Today I have the great pleasure of reviewing The Dragon of Ynys by Minerva Cerridwen as part of her release tour. It's a sweet fantasy novella about diversity in fiction.
I was given an eARC in exchange for an honest review.
I didn't know what to expect from this book. All I really knew about it was there's a dragon and Miranda Cerridwn wrote it, but that was enough for me because she's a terrific writer.
The story starts off in a small town besieged by a snarky dragon with an affinity for shiny things, and asexual/aromantic knight Sir Violet develops a working relationship with him when he goes to retrieve the objects from Snap's cave. Their banter is great.
I was delighted when a woman from the village enlisted Snap and Violet to find her missing wife, and even moreso when I thought "Oh, so it's a detective story?" and the book went "Nope!" and twisted into a quest for *spoopy handwaving so I don't spoil it*
This story is the sweetest, most pure thing. And so darn queer and accepting, it almost hurts. It's like, "You're a man who wears a dress? What are your pronouns? He/him? Okie dokie!" (Except for one character at the beginning who is pretty transmisic, but she is clearly not a good guy.)

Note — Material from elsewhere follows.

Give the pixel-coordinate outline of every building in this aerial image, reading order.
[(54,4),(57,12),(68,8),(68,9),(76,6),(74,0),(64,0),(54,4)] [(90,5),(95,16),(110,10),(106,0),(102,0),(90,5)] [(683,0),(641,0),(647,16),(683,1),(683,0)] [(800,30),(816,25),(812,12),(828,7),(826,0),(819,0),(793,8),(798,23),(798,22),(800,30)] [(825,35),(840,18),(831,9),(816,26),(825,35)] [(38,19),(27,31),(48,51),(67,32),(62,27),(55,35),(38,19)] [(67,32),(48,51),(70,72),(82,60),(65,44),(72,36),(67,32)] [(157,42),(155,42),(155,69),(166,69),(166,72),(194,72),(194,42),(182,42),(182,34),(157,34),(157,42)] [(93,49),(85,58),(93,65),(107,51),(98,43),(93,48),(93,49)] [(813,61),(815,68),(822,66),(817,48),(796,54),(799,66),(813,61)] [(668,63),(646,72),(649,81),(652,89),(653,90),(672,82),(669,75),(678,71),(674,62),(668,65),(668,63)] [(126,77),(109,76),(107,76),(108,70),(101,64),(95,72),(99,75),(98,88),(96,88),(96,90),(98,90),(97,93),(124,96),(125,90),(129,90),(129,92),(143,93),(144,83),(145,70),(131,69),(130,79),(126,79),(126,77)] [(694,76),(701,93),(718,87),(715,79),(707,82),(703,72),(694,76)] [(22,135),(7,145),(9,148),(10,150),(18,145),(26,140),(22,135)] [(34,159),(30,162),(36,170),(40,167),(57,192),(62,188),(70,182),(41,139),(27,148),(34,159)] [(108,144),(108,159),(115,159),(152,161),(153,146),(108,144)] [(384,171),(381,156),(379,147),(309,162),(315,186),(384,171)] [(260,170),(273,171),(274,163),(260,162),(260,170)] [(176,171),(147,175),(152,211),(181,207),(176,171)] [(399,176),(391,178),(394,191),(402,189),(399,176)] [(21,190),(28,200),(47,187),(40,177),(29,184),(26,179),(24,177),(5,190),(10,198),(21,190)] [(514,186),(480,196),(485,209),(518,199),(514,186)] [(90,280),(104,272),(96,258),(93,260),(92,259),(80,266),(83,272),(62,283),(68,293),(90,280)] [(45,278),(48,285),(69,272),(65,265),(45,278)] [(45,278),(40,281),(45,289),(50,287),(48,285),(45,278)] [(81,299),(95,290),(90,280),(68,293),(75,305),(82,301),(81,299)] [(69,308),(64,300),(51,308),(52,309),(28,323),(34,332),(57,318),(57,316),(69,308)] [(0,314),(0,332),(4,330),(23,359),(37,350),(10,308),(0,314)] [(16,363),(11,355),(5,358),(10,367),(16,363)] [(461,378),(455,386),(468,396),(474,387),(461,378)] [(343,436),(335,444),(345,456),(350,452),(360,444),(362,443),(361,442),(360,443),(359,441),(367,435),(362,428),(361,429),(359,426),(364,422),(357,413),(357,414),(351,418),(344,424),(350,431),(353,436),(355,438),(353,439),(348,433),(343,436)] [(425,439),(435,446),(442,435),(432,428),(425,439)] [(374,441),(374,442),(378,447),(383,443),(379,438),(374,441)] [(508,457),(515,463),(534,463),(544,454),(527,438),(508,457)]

This book has such an easy style of prose. No long, boring descriptions of countryside that so many fantasy books seem hung up on. It feels like a fairy tale - no word is wasted and every bit of dialogue has a purpose. And every name is a kind of plant! And there's a spider with a lisp but the book avoids that annoying thing where lithpth are thpelled out phonetically. It just goes "the spider had a lisp" and that's that.
You need this book in your life, your children need this book, the world needs this book.